- Fragen zum Material -
• a. Stimmen die folgenden Aussagen mit der Filmkritik überein? Antworte jeweils mit Ja oder Nein und zitiere die entscheidenden Worte der Filmkritik wörtlich. (i) Der Film enthält überhaupt keine blutigen Effekte. (ii) Der Film wurde für den Streamingdienst Hulu produziert. (iii) Die Produktion wirkt für die Umsetzung von Barker-Material zu glatt und brav.
• b. Wer hat laut der Filmkritik nicht unbedingt erfasst, was Clive Barkers Horror von anderen unterscheidet?
• c. Schreibe die Filmkritik im Anschluss an ihren letzten Satz weiter.

Denn obwohl hier und da durchaus auch ein blutiger Effekt im Film auftaucht, fehlt ihm doch vor allem die Barker-typische Abgründigkeit. Die Produktion wirkt für die Umsetzung von Barker-Material schlicht ein wenig zu glatt und brav. Der Meister selbst hätte wohl deutlich rabiatere Bilder auf den Bildschirm gebracht. Wobei der Film für den in den USA wichtigen Disney-Streamingdienst Hulu produziert wurde und deshalb eine Einflussnahme auf den Gore-Gehalt des Films durchaus vorstellbar ist. Dennoch: Was Clive Barkers Horror von anderen unterscheidet, das haben Braga und Simon nicht unbedingt überrissen.

- Datensätze -
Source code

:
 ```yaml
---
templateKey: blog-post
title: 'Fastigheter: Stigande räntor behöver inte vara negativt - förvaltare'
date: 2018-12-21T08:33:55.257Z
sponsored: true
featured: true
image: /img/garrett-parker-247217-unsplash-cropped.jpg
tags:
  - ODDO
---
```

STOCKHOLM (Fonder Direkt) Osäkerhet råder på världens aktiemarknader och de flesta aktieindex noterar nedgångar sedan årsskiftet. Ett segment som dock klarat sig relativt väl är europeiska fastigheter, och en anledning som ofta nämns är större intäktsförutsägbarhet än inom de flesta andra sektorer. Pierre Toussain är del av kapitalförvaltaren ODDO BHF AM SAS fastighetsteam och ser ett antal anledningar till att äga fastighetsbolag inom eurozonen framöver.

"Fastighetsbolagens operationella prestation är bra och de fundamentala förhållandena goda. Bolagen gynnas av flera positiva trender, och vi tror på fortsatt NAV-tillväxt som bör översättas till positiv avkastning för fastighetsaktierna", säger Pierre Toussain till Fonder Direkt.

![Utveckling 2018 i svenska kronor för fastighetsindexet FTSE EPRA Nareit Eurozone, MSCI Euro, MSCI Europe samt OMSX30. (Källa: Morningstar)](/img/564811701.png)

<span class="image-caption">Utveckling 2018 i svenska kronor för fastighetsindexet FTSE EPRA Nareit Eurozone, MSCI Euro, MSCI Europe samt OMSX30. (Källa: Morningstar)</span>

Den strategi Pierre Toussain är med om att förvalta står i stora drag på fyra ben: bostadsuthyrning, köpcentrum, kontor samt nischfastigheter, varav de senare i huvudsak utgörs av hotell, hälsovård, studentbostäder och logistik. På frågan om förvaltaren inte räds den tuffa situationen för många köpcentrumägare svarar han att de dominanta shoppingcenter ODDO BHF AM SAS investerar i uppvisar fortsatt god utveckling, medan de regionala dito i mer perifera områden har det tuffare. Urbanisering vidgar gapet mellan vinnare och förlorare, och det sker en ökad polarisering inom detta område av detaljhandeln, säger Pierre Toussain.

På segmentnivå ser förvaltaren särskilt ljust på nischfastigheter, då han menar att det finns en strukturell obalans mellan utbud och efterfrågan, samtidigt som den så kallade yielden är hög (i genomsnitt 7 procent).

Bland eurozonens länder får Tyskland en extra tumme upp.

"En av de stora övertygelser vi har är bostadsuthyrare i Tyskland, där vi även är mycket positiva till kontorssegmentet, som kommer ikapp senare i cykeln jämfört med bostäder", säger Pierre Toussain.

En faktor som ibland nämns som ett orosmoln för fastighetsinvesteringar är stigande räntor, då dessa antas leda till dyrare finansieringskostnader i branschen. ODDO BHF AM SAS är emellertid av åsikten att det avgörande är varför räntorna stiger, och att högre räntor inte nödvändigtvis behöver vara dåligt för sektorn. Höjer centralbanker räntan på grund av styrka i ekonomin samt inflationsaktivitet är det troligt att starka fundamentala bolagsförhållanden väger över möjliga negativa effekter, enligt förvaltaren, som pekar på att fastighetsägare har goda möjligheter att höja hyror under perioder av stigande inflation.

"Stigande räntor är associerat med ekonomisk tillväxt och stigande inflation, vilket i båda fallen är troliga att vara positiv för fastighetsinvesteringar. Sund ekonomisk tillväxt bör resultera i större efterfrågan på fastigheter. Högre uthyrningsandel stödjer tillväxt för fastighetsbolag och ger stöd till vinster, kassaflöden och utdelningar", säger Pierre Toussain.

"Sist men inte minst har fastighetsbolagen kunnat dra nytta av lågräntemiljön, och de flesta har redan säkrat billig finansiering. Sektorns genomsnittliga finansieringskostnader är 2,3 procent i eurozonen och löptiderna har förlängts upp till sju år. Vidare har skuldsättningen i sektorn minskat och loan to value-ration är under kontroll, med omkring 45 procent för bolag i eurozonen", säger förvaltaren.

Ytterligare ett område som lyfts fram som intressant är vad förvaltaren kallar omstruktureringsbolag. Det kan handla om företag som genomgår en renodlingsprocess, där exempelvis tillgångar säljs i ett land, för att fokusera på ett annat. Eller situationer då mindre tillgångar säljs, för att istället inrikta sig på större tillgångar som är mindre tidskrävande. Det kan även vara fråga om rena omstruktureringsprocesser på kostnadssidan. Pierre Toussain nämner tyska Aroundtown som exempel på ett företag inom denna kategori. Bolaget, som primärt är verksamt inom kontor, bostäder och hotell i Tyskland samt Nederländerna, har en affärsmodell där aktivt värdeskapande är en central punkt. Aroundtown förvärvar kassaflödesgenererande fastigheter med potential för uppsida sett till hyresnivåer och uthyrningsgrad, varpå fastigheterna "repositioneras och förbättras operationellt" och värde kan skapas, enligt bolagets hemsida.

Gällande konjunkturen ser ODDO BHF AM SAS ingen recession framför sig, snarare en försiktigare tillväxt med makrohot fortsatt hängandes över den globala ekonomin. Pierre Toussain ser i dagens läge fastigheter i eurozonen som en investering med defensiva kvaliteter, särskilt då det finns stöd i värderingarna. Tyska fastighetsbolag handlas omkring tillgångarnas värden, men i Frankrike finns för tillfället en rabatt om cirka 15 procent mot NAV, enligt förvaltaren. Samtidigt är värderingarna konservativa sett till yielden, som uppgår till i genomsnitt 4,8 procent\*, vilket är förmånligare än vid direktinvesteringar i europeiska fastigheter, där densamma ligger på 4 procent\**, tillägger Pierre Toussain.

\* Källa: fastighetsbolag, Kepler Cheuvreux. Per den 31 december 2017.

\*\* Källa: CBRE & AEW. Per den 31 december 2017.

- Lösungen -
• a.
(i) Nein: „obwohl hier und da durchaus auch ein blutiger Effekt im Film auftaucht“
(ii) Ja: „Wobei der Film für den in den USA wichtigen Disney-Streamingdienst Hulu produziert wurde“
(iii) Ja: „Die Produktion wirkt für die Umsetzung von Barker-Material schlicht ein wenig zu glatt und brav.“

• b. Braga und Simon.

• c.
Anna Friel
Medium Simon gibt Wissenschaftlerin Mary Hoffnung, mit ihrem toten Sohn sprechen zu können.

Wenig Barker, viel Durchschnitt

Immerhin adaptiert Braga die mittlere Geschichte relativ eng am Original, auch wenn in der Kürze der Zeit nicht jede Facette der Story den Weg in den Film findet. Aber schon Story Nummer 3, die in den Büchern als Fortsetzung von Book of Blood gilt, erzählt seinen Inhalt sehr frei und hat lediglich das Finale gemein mit der Kurzgeschichte. Zugute halten muss man Braga und Simon immerhin, dass ihre selbst geschriebene Story um die junge Jenna mit einem Schluss aufwarten kann, der den Geist von Barkers Werk ganz gut trifft. Den Fans wäre eine echte Barker-Story vermutlich trotzdem lieber gewesen.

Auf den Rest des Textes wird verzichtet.